§ Saved data entries:
┄┄┄┄┄┄┄┄┄┄

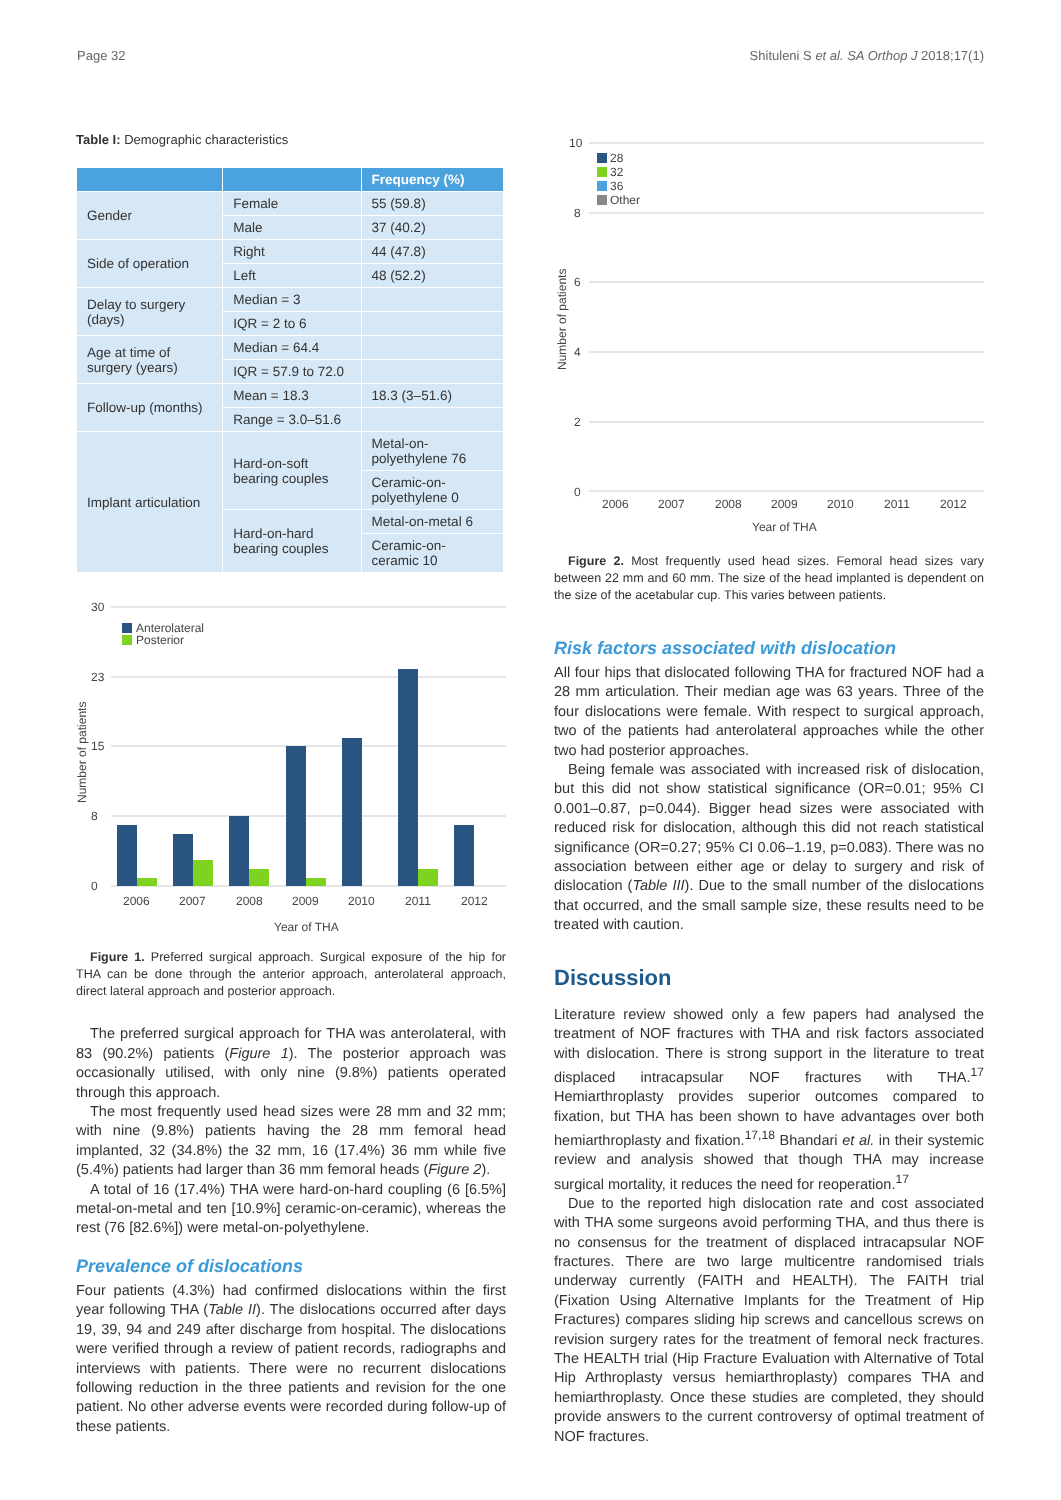Page 32 Shituleni S et al. SA Orthop J 2018;17(1)
Table I: Demographic characteristics
| | | Frequency (%) |
| --- | --- | --- |
| Gender | Female | 55 (59.8) |
| | Male | 37 (40.2) |
| Side of operation | Right | 44 (47.8) |
| | Left | 48 (52.2) |
| Delay to surgery (days) | Median = 3 | |
| | IQR = 2 to 6 | |
| Age at time of surgery (years) | Median = 64.4 | |
| | IQR = 57.9 to 72.0 | |
| Follow-up (months) | Mean = 18.3 | 18.3 (3–51.6) |
| | Range = 3.0–51.6 | |
| Implant articulation | Hard-on-soft bearing couples | Metal-on-polyethylene 76 |
| | | Ceramic-on-polyethylene 0 |
| | Hard-on-hard bearing couples | Metal-on-metal 6 |
| | | Ceramic-on-ceramic 10 |
30
23
15
8
0
Anterolateral
Posterior
2006
2007
2008
2009
2010
2011
2012
Year of THA
Number of patients
Figure 1. Preferred surgical approach. Surgical exposure of the hip for THA can be done through the anterior approach, anterolateral approach, direct lateral approach and posterior approach.
The preferred surgical approach for THA was anterolateral, with 83 (90.2%) patients (Figure 1). The posterior approach was occasionally utilised, with only nine (9.8%) patients operated through this approach.
The most frequently used head sizes were 28 mm and 32 mm; with nine (9.8%) patients having the 28 mm femoral head implanted, 32 (34.8%) the 32 mm, 16 (17.4%) 36 mm while five (5.4%) patients had larger than 36 mm femoral heads (Figure 2).
A total of 16 (17.4%) THA were hard-on-hard coupling (6 [6.5%] metal-on-metal and ten [10.9%] ceramic-on-ceramic), whereas the rest (76 [82.6%]) were metal-on-polyethylene.
Prevalence of dislocations
Four patients (4.3%) had confirmed dislocations within the first year following THA (Table II). The dislocations occurred after days 19, 39, 94 and 249 after discharge from hospital. The dislocations were verified through a review of patient records, radiographs and interviews with patients. There were no recurrent dislocations following reduction in the three patients and revision for the one patient. No other adverse events were recorded during follow-up of these patients.
10
8
6
4
2
0
28
32
36
Other
2006
2007
2008
2009
2010
2011
2012
Year of THA
Number of patients
Figure 2. Most frequently used head sizes. Femoral head sizes vary between 22 mm and 60 mm. The size of the head implanted is dependent on the size of the acetabular cup. This varies between patients.
Risk factors associated with dislocation
All four hips that dislocated following THA for fractured NOF had a 28 mm articulation. Their median age was 63 years. Three of the four dislocations were female. With respect to surgical approach, two of the patients had anterolateral approaches while the other two had posterior approaches.
Being female was associated with increased risk of dislocation, but this did not show statistical significance (OR=0.01; 95% CI 0.001–0.87, p=0.044). Bigger head sizes were associated with reduced risk for dislocation, although this did not reach statistical significance (OR=0.27; 95% CI 0.06–1.19, p=0.083). There was no association between either age or delay to surgery and risk of dislocation (Table III). Due to the small number of the dislocations that occurred, and the small sample size, these results need to be treated with caution.
Discussion
Literature review showed only a few papers had analysed the treatment of NOF fractures with THA and risk factors associated with dislocation. There is strong support in the literature to treat displaced intracapsular NOF fractures with THA.<sup>17</sup> Hemiarthroplasty provides superior outcomes compared to fixation, but THA has been shown to have advantages over both hemiarthroplasty and fixation.<sup>17,18</sup> Bhandari et al. in their systemic review and analysis showed that though THA may increase surgical mortality, it reduces the need for reoperation.<sup>17</sup>
Due to the reported high dislocation rate and cost associated with THA some surgeons avoid performing THA, and thus there is no consensus for the treatment of displaced intracapsular NOF fractures. There are two large multicentre randomised trials underway currently (FAITH and HEALTH). The FAITH trial (Fixation Using Alternative Implants for the Treatment of Hip Fractures) compares sliding hip screws and cancellous screws on revision surgery rates for the treatment of femoral neck fractures. The HEALTH trial (Hip Fracture Evaluation with Alternative of Total Hip Arthroplasty versus hemiarthroplasty) compares THA and hemiarthroplasty. Once these studies are completed, they should provide answers to the current controversy of optimal treatment of NOF fractures.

┄┄┄┄┄┄┄┄┄┄

§ Try it: For every record above, repeat the text exactly and omit any picture.

§ Answer for the task:
Page 32 Shituleni S et al. SA Orthop J 2018;17(1)
Table I: Demographic characteristics
| | | Frequency (%) |
| --- | --- | --- |
| Gender | Female | 55 (59.8) |
| | Male | 37 (40.2) |
| Side of operation | Right | 44 (47.8) |
| | Left | 48 (52.2) |
| Delay to surgery (days) | Median = 3 | |
| | IQR = 2 to 6 | |
| Age at time of surgery (years) | Median = 64.4 | |
| | IQR = 57.9 to 72.0 | |
| Follow-up (months) | Mean = 18.3 | 18.3 (3–51.6) |
| | Range = 3.0–51.6 | |
| Implant articulation | Hard-on-soft bearing couples | Metal-on-polyethylene 76 |
| | | Ceramic-on-polyethylene 0 |
| | Hard-on-hard bearing couples | Metal-on-metal 6 |
| | | Ceramic-on-ceramic 10 |
30
23
15
8
0
Anterolateral
Posterior
2006
2007
2008
2009
2010
2011
2012
Year of THA
Number of patients
Figure 1. Preferred surgical approach. Surgical exposure of the hip for THA can be done through the anterior approach, anterolateral approach, direct lateral approach and posterior approach.
The preferred surgical approach for THA was anterolateral, with 83 (90.2%) patients (Figure 1). The posterior approach was occasionally utilised, with only nine (9.8%) patients operated through this approach.
The most frequently used head sizes were 28 mm and 32 mm; with nine (9.8%) patients having the 28 mm femoral head implanted, 32 (34.8%) the 32 mm, 16 (17.4%) 36 mm while five (5.4%) patients had larger than 36 mm femoral heads (Figure 2).
A total of 16 (17.4%) THA were hard-on-hard coupling (6 [6.5%] metal-on-metal and ten [10.9%] ceramic-on-ceramic), whereas the rest (76 [82.6%]) were metal-on-polyethylene.
Prevalence of dislocations
Four patients (4.3%) had confirmed dislocations within the first year following THA (Table II). The dislocations occurred after days 19, 39, 94 and 249 after discharge from hospital. The dislocations were verified through a review of patient records, radiographs and interviews with patients. There were no recurrent dislocations following reduction in the three patients and revision for the one patient. No other adverse events were recorded during follow-up of these patients.
10
8
6
4
2
0
28
32
36
Other
2006
2007
2008
2009
2010
2011
2012
Year of THA
Number of patients
Figure 2. Most frequently used head sizes. Femoral head sizes vary between 22 mm and 60 mm. The size of the head implanted is dependent on the size of the acetabular cup. This varies between patients.
Risk factors associated with dislocation
All four hips that dislocated following THA for fractured NOF had a 28 mm articulation. Their median age was 63 years. Three of the four dislocations were female. With respect to surgical approach, two of the patients had anterolateral approaches while the other two had posterior approaches.
Being female was associated with increased risk of dislocation, but this did not show statistical significance (OR=0.01; 95% CI 0.001–0.87, p=0.044). Bigger head sizes were associated with reduced risk for dislocation, although this did not reach statistical significance (OR=0.27; 95% CI 0.06–1.19, p=0.083). There was no association between either age or delay to surgery and risk of dislocation (Table III). Due to the small number of the dislocations that occurred, and the small sample size, these results need to be treated with caution.
Discussion
Literature review showed only a few papers had analysed the treatment of NOF fractures with THA and risk factors associated with dislocation. There is strong support in the literature to treat displaced intracapsular NOF fractures with THA.<sup>17</sup> Hemiarthroplasty provides superior outcomes compared to fixation, but THA has been shown to have advantages over both hemiarthroplasty and fixation.<sup>17,18</sup> Bhandari et al. in their systemic review and analysis showed that though THA may increase surgical mortality, it reduces the need for reoperation.<sup>17</sup>
Due to the reported high dislocation rate and cost associated with THA some surgeons avoid performing THA, and thus there is no consensus for the treatment of displaced intracapsular NOF fractures. There are two large multicentre randomised trials underway currently (FAITH and HEALTH). The FAITH trial (Fixation Using Alternative Implants for the Treatment of Hip Fractures) compares sliding hip screws and cancellous screws on revision surgery rates for the treatment of femoral neck fractures. The HEALTH trial (Hip Fracture Evaluation with Alternative of Total Hip Arthroplasty versus hemiarthroplasty) compares THA and hemiarthroplasty. Once these studies are completed, they should provide answers to the current controversy of optimal treatment of NOF fractures.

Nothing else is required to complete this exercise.